4  Notation conventions

NoteLearning objectives

After completing this chapter, you will be able to:

  • Read and write vectors, matrices, and scalars using standard notation
  • Interpret subscript and superscript conventions for indexing
  • Recognize common mathematical symbols used throughout the book
  • Navigate between mathematical notation and code implementations

Throughout this book, we use the following conventions:

We denote element \(i\) of vector \(\mathbf{v}\) as \(v_i\) or \([\mathbf{v}]_i\). Element \((i,j)\) of matrix \(\mathbf{A}\) is \(a_{ij}\) or \([\mathbf{A}]_{ij}\). We write \(\mathbf{a}_i\) for the \(i\)-th column of \(\mathbf{A}\) and \(\mathbf{a}_{i:}\) for the \(i\)-th row (as a row vector).

4.1 Common sets

  • \(\mathbb{R}\): real numbers
  • \(\mathbb{R}^n\): \(n\)-dimensional real vectors
  • \(\mathbb{R}^{m \times n}\): \(m \times n\) real matrices
  • \(\mathbb{N}\): natural numbers \(\{0, 1, 2, \ldots\}\)
  • \(\mathbb{Z}\): integers

4.2 Functions and operators

  • \(\|\mathbf{v}\|\): Euclidean norm (default is \(L^2\))
  • \(\|\mathbf{v}\|_p\): \(L^p\) norm
  • \(\langle \mathbf{u}, \mathbf{v} \rangle\) or \(\mathbf{u} \cdot \mathbf{v}\) or \(\mathbf{u}^T\mathbf{v}\): dot product
  • \(\nabla f\): gradient
  • \(\mathbb{E}[X]\): expectation
  • \(\text{Var}(X)\): variance
  • \(\text{softmax}(\mathbf{z})\): softmax function
  • \(\log x\): natural logarithm (base \(e\))
  • \(\log_2 x\): logarithm base 2

4.3 Asymptotic notation

  • \(f(n) = O(g(n))\): \(f\) grows no faster than \(g\)
  • \(f(n) = \Omega(g(n))\): \(f\) grows at least as fast as \(g\)
  • \(f(n) = \Theta(g(n))\): \(f\) and \(g\) grow at the same rate

4.4 Code conventions

In code examples, we use Python with NumPy and PyTorch.
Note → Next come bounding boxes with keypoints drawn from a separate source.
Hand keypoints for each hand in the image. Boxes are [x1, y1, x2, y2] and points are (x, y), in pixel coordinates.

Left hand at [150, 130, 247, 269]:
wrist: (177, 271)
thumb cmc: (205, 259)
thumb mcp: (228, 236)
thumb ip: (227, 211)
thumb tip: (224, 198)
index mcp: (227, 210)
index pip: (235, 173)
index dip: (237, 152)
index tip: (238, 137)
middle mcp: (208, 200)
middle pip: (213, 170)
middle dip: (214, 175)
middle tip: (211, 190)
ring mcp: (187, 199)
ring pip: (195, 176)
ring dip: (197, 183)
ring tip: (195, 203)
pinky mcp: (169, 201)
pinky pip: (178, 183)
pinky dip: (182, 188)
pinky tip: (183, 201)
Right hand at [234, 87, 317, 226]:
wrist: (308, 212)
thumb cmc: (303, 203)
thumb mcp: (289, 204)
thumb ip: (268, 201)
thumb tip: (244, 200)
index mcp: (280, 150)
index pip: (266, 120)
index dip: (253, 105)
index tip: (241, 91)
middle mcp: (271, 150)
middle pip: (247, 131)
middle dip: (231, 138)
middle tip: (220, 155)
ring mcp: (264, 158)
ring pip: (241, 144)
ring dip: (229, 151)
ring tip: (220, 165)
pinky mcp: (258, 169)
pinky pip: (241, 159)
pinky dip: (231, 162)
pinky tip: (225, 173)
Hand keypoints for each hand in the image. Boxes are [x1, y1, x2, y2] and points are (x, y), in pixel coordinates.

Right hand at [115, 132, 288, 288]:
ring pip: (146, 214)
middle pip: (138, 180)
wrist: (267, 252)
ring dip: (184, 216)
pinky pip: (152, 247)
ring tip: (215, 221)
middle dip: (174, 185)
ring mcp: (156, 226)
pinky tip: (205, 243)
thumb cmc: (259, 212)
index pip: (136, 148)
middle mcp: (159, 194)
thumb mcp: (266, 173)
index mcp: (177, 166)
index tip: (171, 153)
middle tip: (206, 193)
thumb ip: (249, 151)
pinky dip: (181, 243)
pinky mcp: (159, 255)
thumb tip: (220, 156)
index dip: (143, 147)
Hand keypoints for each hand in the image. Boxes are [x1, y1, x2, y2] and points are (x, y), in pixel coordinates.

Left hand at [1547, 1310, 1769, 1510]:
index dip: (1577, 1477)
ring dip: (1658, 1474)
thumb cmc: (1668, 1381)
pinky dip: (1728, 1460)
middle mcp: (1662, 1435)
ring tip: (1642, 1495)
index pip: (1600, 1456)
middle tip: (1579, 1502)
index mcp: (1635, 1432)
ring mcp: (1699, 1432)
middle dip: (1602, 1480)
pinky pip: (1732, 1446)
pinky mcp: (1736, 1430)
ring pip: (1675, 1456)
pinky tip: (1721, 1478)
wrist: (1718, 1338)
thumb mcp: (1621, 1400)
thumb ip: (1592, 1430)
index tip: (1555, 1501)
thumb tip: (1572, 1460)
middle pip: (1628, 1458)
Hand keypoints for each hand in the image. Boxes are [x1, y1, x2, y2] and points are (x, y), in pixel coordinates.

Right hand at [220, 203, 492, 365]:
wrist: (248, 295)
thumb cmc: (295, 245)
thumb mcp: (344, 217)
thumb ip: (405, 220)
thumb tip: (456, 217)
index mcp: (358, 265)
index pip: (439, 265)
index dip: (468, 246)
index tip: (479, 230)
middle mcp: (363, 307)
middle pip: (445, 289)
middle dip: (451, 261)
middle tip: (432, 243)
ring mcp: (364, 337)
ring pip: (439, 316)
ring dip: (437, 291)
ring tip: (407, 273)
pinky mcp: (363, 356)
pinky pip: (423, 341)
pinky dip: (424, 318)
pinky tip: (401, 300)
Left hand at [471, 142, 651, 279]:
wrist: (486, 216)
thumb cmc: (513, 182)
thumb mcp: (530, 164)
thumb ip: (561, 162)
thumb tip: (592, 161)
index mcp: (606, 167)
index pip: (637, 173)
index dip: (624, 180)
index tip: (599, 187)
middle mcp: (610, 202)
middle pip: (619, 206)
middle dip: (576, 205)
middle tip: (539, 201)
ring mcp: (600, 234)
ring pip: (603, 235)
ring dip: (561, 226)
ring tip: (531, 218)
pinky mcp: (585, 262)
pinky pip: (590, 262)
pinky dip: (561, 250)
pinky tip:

Matrix dimensions are often shown as comments, e.g., (batch_size, seq_len, d_model).


This completes our review of prerequisites. We’ve covered the essential linear algebra, calculus, and probability needed to understand transformers deeply. In the next chapter, we’ll apply these tools to build the foundations of neural networks.